[PROVIDED DATA Boundary: Start]
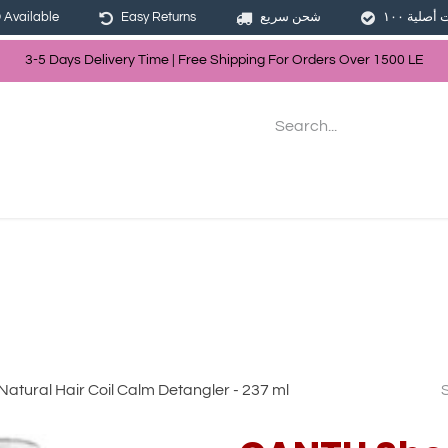
Available
Easy Returns
شحن سريع
3-5 Days Delivery Time | Free Shippin
g For Orders Over
150
0
LE
les
Hair
Skin Care
Bath & Body
tural Hair Coil Calm Detangler - 237 ml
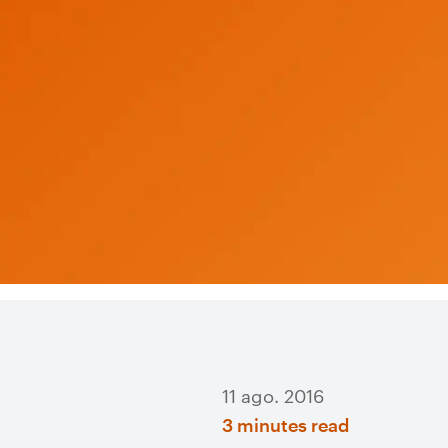
11 ago. 2016
3 minutes read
[PROVIDED DATA Boundary: End]
* TASK STATEMENT *
In the records above, locate every line with the string "Hair" and copy it.

* SOLUTION FOR THIS TASK *
Hair
tural Hair Coil Calm Detangler - 237 ml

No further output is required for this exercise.